Lorsque je suis venu de Corneille et Molière
Ouïr avec ferveur les fins vers de Psyché
Je ne m’attendais pas – je ne puis m’en cacher –
A découvrir un jeu dont je ne puis m’abstraire.

En ta bouche le verbe avait mille horizons :
Les tourments que Vénus imposaient à ton être
D’Arcadie à Paris arrivaient à renaitre,
Plus intenses, plus forts qu’une simple vision !

Corps et âmes mêlées, avec Amour sur scène,
Ta grâce et ta beauté renforçaient cette union
Lorsqu’alanguie, mourante, en pleine communion
A nouveau le bonheur jaillissait en fontaine !

Je dois porter ta gloire aux membres de ta troupe
Et te remercier d’être esprit de la pièce
Car plus encore ce soir qu’éclairer mon faciès
Tu parlais à mon cœur comme Eole à la poupe.

Célébrité

26 mai 2008

Célébrité

Une heure, une minute, une seconde : enfin !
Le rideau se soulève et je deviens acteur ;
Finis les battements qui affolaient mon cœur,
Devant les projecteurs j’accomplis mon dessein.
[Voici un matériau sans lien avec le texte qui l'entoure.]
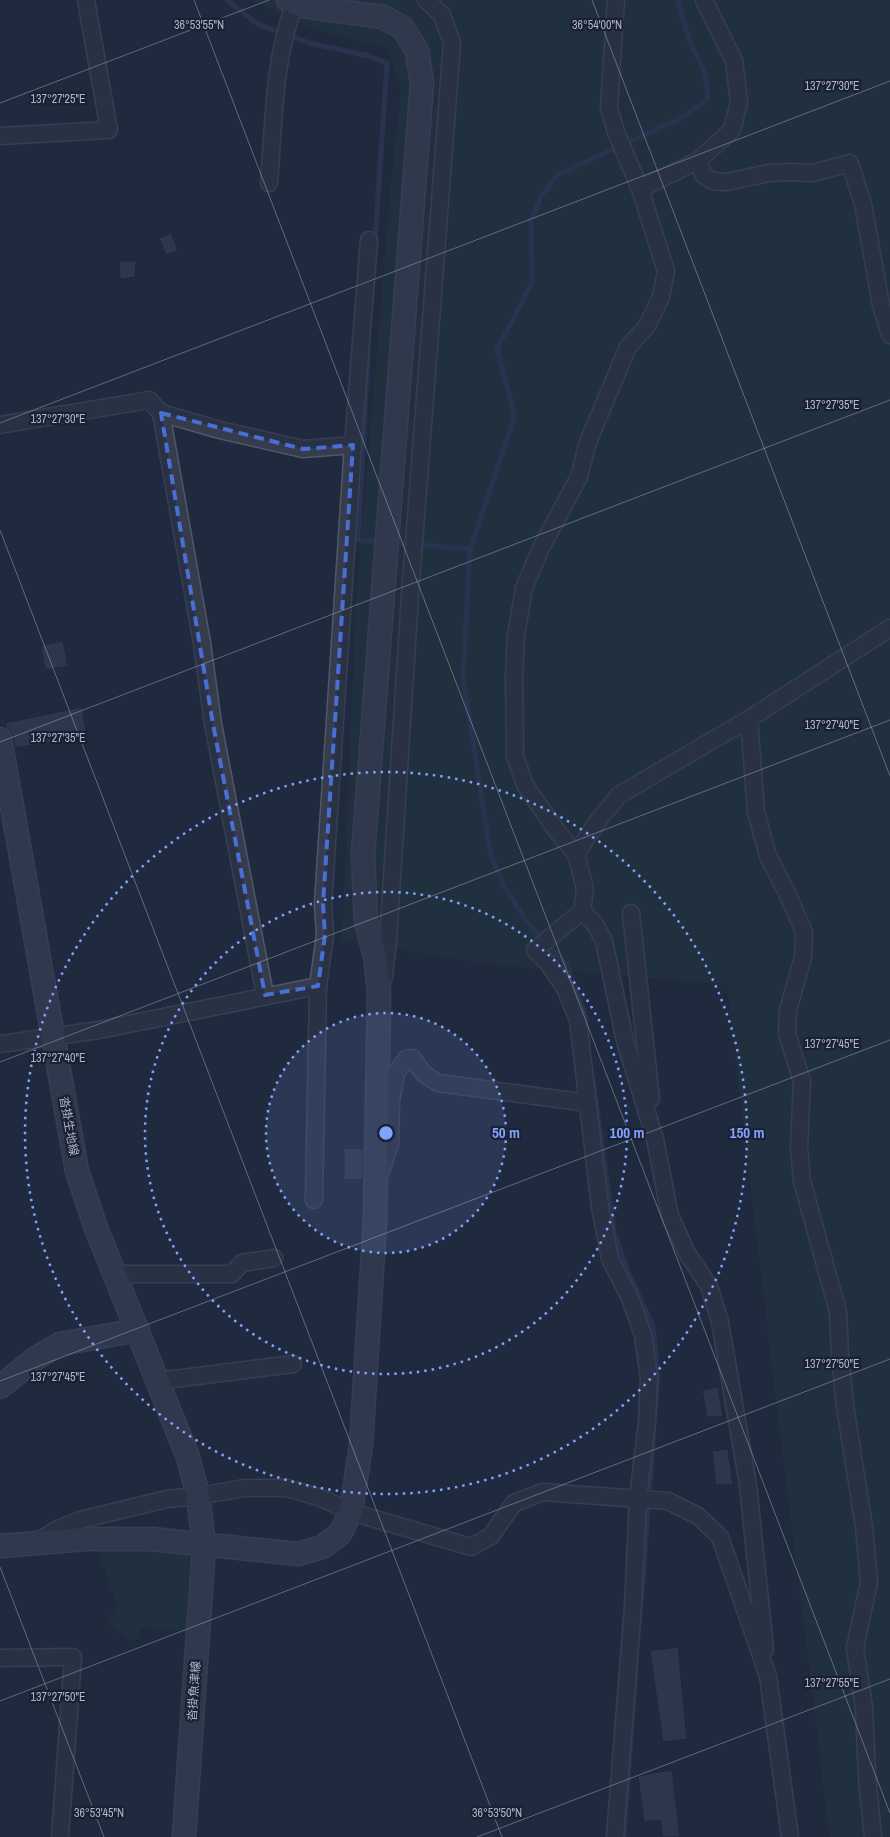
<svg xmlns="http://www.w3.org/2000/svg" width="890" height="1837" viewBox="0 0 890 1837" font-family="'Archivo Narrow','Noto Sans JP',sans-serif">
  <rect width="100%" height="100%" fill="#202a3e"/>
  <g fill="#22393f">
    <polygon points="251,0 890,0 890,1837 830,1837 779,1426 727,984 505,966 342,941 356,603 391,185 401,88 387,48 312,28"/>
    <polygon points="98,1549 187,1552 190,1560 185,1631 142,1627 134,1643 106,1623 117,1607"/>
  </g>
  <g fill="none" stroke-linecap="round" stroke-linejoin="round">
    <g stroke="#314065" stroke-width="5">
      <polyline points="227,0 259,25 310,43 368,56 387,63 375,242"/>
      <polyline points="368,358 358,540 382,542"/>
      <polyline points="393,543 470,549"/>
      <polyline points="585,1018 584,1011 566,964 527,922 504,887 490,852 463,677 470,549 515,416 497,349 532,283 531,220 542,195 557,175 677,120 708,99 706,76 690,42 677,0"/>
      <polyline points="593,1081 614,1231 628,1272 653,1326 658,1374 655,1413"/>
      <polyline points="641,1605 654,1429"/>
      <polyline points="624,1837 636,1668"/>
    </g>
  </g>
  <g fill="#3c465f" stroke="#1c2335">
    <polygon points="171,233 178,250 166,255 159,238"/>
    <polygon points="119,261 136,261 135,277 120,279"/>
    <polygon points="63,641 68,666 45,670 41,645"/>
    <polygon points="82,707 87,736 15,748 13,736 10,731 6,727 5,723"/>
    <polygon points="344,1148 363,1149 363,1179 344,1180"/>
    <polygon points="718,1387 723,1417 707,1417 702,1390"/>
    <polygon points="728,1449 733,1485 716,1485 712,1451"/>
    <polygon points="678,1647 687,1739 663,1742 650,1651"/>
    <polygon points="672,1770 680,1837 663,1837 660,1820 644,1822 638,1776"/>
  </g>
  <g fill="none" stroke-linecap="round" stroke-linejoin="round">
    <g stroke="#505769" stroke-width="19">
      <g id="street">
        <polyline points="0,136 109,130 86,0"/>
        <polyline points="699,160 732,130 739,102 734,61 704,0"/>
        <path d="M269,183C274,122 273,60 295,3"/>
        <polyline points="640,189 699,160 703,175 713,181 727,182 769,173 792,172 813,173 850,163 863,204 881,305 890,335"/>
        <polyline points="161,413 220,430 303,449 353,445 323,904 325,935 318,986 314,1200"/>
        <polyline points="0,425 149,400 161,413 202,643 213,724 265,995"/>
        <polyline points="353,445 369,240"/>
        <polyline points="749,719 890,628"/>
        <polyline points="576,854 597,822 619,795 749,719 756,812 768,856 787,893 804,932 803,957 788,1010 787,1034 802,1081 799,1148 802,1181 838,1312 840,1356 845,1406 864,1527 869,1582 855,1648 864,1707 867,1777 873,1837"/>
        <polyline points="582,911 595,924 604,941 625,1041 655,1139 670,1216 687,1253 709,1286 720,1322 748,1485 765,1649"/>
        <polyline points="631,913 651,1099"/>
        <polyline points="384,977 388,941 410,595 452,43 442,15 426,0"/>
        <polyline points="0,1044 99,1030 318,986"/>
        <polyline points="381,1171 390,1144 391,1101 396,1073 406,1059 412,1058 424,1074 438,1083 588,1103"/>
        <polyline points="115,1274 232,1274 242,1263 274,1258"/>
        <polyline points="158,1381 293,1364"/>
        <polyline points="39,1541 56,1530 80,1520 167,1499 198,1496 244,1488 287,1488 321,1498 351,1512 471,1547 491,1536 514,1503 543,1492 668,1501 698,1516 720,1537 768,1676 790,1837"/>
        <polyline points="0,1658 73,1657 60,1837"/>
        <polyline points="615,1837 633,1607 638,1498 647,1422 649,1378 643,1335 630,1298 610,1259 600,1207 578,1020 565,988 547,962 535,950 582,911 585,889 576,854 557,831 525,785 515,756 514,675 516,635 524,588 541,548 579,477 588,442 628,347 647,326 661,297 666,271 640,189 616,132 609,108 616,0"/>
      </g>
    </g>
    <g stroke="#505769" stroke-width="25">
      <g id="secondary">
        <polyline points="0,739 77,1171 96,1228 188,1457 198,1496 204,1546 184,1837"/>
        <polyline points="0,1387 36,1358 60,1344 138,1330"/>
        <polyline points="0,1546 86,1539 151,1539 298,1554 322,1547 340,1534 351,1512 361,1445 375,1221 379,992 375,956 366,922 363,854 422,83 417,51 403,28 383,17 303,6 288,0"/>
      </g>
    </g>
    <use href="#street" stroke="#343c4e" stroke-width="16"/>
    <use href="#secondary" stroke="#424a61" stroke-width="22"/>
  </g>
  <path d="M0 0H890V1837H0ZM161,413L303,449L353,445L323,904L325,935L318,986L265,995L213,724Z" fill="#202a3e" fill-opacity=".55" fill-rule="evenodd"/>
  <path fill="none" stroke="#496ed4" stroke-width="4" stroke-dasharray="10 6" stroke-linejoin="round" d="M161,413L303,449L353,445L323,904L325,935L318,986L265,995L213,724Z"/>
  <path fill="none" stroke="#b0b7ca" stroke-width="1" stroke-opacity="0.45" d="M194,0L890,1813M592,0L890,776M0,103L269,0M0,423L890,81M0,530L502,1837M0,742L890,400M0,1062L890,720M0,1381L890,1040M0,1567L104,1837M0,1701L890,1359M477,1837L890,1679"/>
  <circle cx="386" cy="1133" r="120" fill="#7fa3ff" fill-opacity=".12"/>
  <g fill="none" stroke="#7fa3ff" stroke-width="2.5" stroke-dasharray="2.5 5">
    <circle cx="386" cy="1133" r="120"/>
    <circle cx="386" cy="1133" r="241"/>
    <circle cx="386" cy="1133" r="361"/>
  </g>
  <g text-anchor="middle" stroke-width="4.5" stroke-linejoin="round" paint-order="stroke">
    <g font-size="12" fill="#b0b7ca" stroke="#1a2133">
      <text transform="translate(69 1126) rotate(80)" y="4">沓掛生地線</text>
      <text transform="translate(194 1691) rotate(-86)" y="4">沓掛魚津線</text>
    </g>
  </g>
  <g font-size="12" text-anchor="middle" fill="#b0b7ca" stroke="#1a2133" stroke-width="4.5" stroke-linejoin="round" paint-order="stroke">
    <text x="597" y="29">36°54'00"N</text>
    <text x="199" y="29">36°53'55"N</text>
    <text x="832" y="90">137°27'30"E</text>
    <text x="58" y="103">137°27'25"E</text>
    <text x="832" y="409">137°27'35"E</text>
    <text x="58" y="423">137°27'30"E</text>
    <text x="832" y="729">137°27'40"E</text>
    <text x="58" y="742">137°27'35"E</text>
    <text x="832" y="1048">137°27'45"E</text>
    <text x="58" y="1062">137°27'40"E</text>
    <text x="832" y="1368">137°27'50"E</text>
    <text x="58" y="1381">137°27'45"E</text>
    <text x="832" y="1687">137°27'55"E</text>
    <text x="58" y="1701">137°27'50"E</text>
    <text x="99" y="1817">36°53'45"N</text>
    <text x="497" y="1817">36°53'50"N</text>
  </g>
  <circle cx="386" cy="1133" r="8" fill="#7fa3ff" stroke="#1a2133" stroke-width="2.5"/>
  <g font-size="15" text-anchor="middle" font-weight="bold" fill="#7fa3ff" stroke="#1a2133" stroke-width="4.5" stroke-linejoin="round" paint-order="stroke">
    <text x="506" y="1138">50 m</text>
    <text x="627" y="1138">100 m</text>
    <text x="747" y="1138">150 m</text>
  </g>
</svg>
Jeu de jambe précis, verbe mélodieux,
Je fais vivre le texte et mes lèvres s’enflamment
Au génie de Racine auquel je tends mon âme :
Peut-être attirerai-je un jour le vent des Dieux ?

Si justement ce vent, divin, libérateur
Soufflait sur mon plancher pour ravir le public
Alors célèbre enfin d’Asie en Amérique
Je serais applaudi pour mes talents d’acteur.

Cependant de théâtre il n’y a que ma chambre,
Le texte n’est qu’un livre étendu sur mon lit,
Je scrute quatre murs sur lesquels en folie,
Mon public accroché,  des cieux me fait des cendres.